Maybe most significantly, Genie 3’s simulations keep bodily constant over time as a result of the mannequin can keep in mind what it beforehand generated — a functionality that DeepMind says its researchers didn’t explicitly program into the mannequin.

Fruchter stated that whereas Genie 3 has implications for academic experiences, gaming or prototyping inventive ideas, its actual unlock will manifest in coaching brokers for normal goal duties, which he stated is crucial to reaching AGI.

“We expect world fashions are key on the trail to AGI, particularly for embodied brokers, the place simulating actual world eventualities is especially difficult,”Jack Parker-Holder, a analysis scientist on DeepMind’s open-endedness crew, stated through the briefing.

Techcrunch occasion

San Francisco
|
October 27-29, 2025

Genie 3 is supposedly designed to unravel that bottleneck. Like Veo, it doesn’t depend on a hard-coded physics engine; as a substitute, DeepMind says, the mannequin teaches itself how the world works – how objects transfer, fall, and work together – by remembering what it has generated and reasoning over very long time horizons.

“The mannequin is auto-regressive, which means it generates one body at a time,” Fruchter informed TechCrunch in an interview. “It has to look again at what was generated earlier than to resolve what’s going to occur subsequent. That’s a key a part of the structure.”

That reminiscence, the corporate says, lends to consistency in Genie 3’s simulated worlds, which in flip permits it to develop a grasp of physics, just like how people perceive {that a} glass teetering on the sting of a desk is about to fall, or that they need to duck to keep away from a falling object.

Notably, DeepMind says the mannequin additionally has the potential to push AI brokers to their limits — forcing them to study from their very own expertise, just like how people study in the true world.

For example, DeepMind shared its take a look at of Genie 3 with a current model of its generalist Scalable Instructable Multiworld Agent (SIMA), instructing it to pursue a set of objectives. In a warehouse setting, they requested the agent to carry out duties like “method the intense inexperienced trash compactor” or “stroll to the packed crimson forklift.”

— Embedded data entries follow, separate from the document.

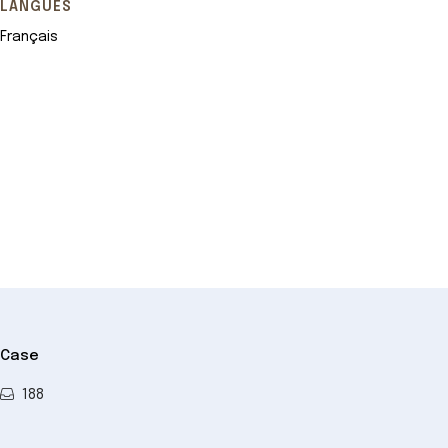
LANGUES
Français
Leaflet
+
−
Case
188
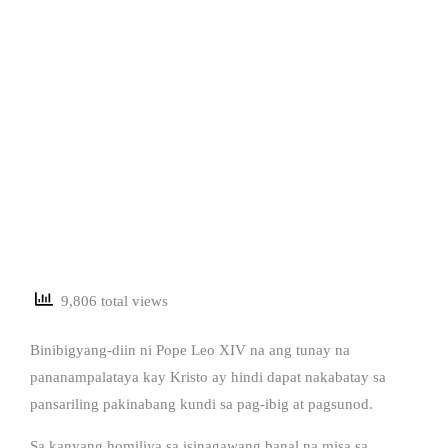
9,806 total views
Binibigyang-diin ni Pope Leo XIV na ang tunay na
pananampalataya kay Kristo ay hindi dapat nakabatay sa
pansariling pakinabang kundi sa pag-ibig at pagsunod.
Sa kanyang homiliya sa isinagawang banal na misa sa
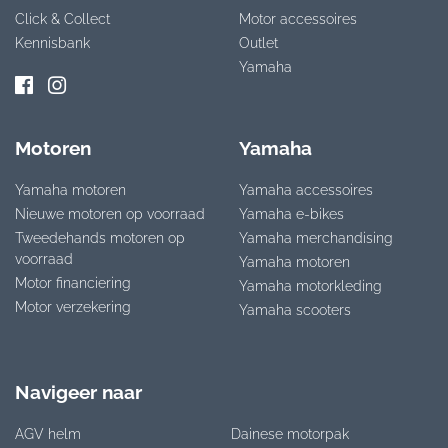
Click & Collect
Motor accessoires
Kennisbank
Outlet
Yamaha
Motoren
Yamaha
Yamaha motoren
Yamaha accessoires
Nieuwe motoren op voorraad
Yamaha e-bikes
Tweedehands motoren op
Yamaha merchandising
voorraad
Yamaha motoren
Motor financiering
Yamaha motorkleding
Motor verzekering
Yamaha scooters
Navigeer naar
AGV helm
Dainese motorpak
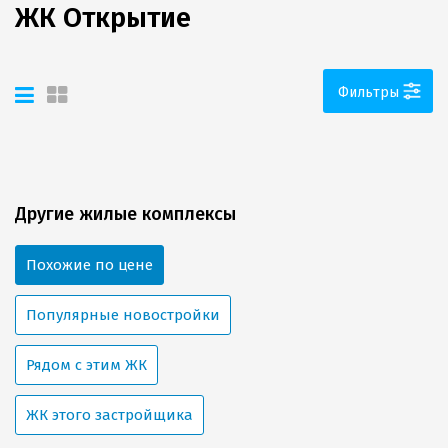
ЖК Открытие
Фильтры
Другие жилые комплексы
Похожие по цене
Популярные новостройки
Рядом с этим ЖК
ЖК этого застройщика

“In all three circumstances, the SIMA agent is ready to obtain the aim,” Parker-Holder stated. “It simply receives the actions from the agent. So the agent takes the aim, sees the world simulated round it, after which takes the actions on the earth. Genie 3 simulates ahead, and the truth that it’s in a position to obtain it’s as a result of Genie 3 stays constant.”

That stated, Genie 3 has its limitations. For instance, whereas the researchers declare it will possibly perceive physics, the demo exhibiting a skier barreling down a mountain didn’t replicate how snow would transfer in relation to the skier.

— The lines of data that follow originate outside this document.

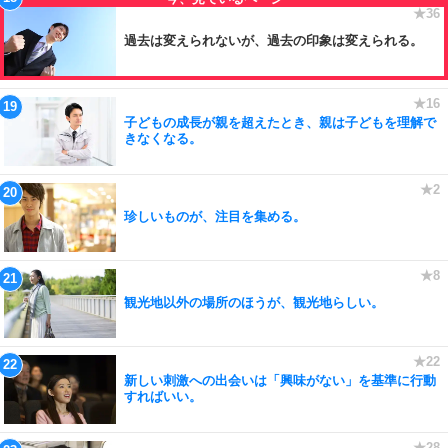
過去は変えられないが、過去の印象は変えられる。
子どもの成長が親を超えたとき、親は子どもを理解で
きなくなる。
珍しいものが、注目を集める。
観光地以外の場所のほうが、観光地らしい。
新しい刺激への出会いは「興味がない」を基準に行動
すればいい。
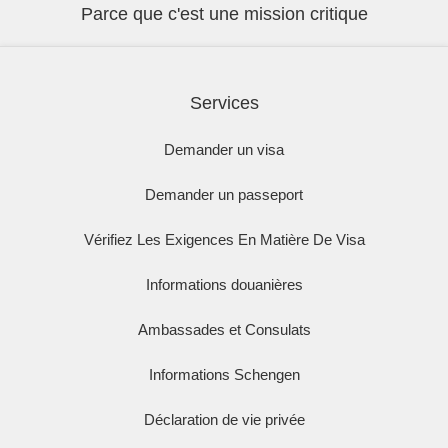
Parce que c'est une mission critique
Services
Demander un visa
Demander un passeport
Vérifiez Les Exigences En Matière De Visa
Informations douanières
Ambassades et Consulats
Informations Schengen
Déclaration de vie privée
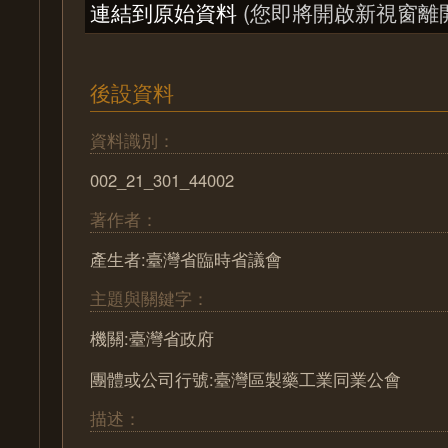
連結到原始資料
(您即將開啟新視窗離
後設資料
資料識別：
002_21_301_44002
著作者：
產生者:臺灣省臨時省議會
主題與關鍵字：
機關:臺灣省政府
團體或公司行號:臺灣區製藥工業同業公會
描述：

Moreover, the vary of actions an agent can take is proscribed. For instance, the prompt-able world occasions permit for a variety of environmental interventions, however they’re not essentially carried out by the agent itself. And it’s nonetheless tough to precisely mannequin complicated interactions between a number of unbiased brokers in a shared atmosphere.

Genie 3 also can solely assist a couple of minutes of steady interplay, when hours can be essential for correct coaching.

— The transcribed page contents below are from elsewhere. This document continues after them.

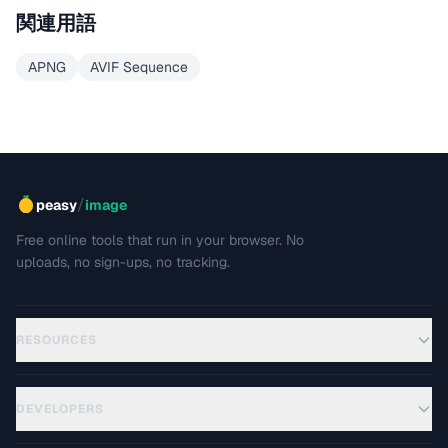
関連用語
APNG
AVIF Sequence
/
peasy
image
Free online tools that run in your browser. No
uploads, no sign-ups, no tracking.
RESOURCES
DEVELOPERS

Nonetheless, the mannequin presents a compelling step ahead in educating brokers to transcend reacting to inputs, letting them probably plan, discover, search out uncertainty, and enhance by means of trial and error – the sort of self-driven, embodied studying that many say is vital to shifting in the direction of normal intelligence.

“We haven’t actually had a Transfer 37 second for embodied brokers but, the place they’ll really take novel actions in the true world,” Parker-Holder stated, referring to the legendary second within the 2016 recreation of Go between DeepMind’s AI agent AlphaGo and world champion Lee Sedol, during which Alpha Go performed an unconventional and sensible transfer that grew to become symbolic of AI’s potential to find new methods past human understanding.

“However now, we are able to probably usher in a brand new period,” he stated.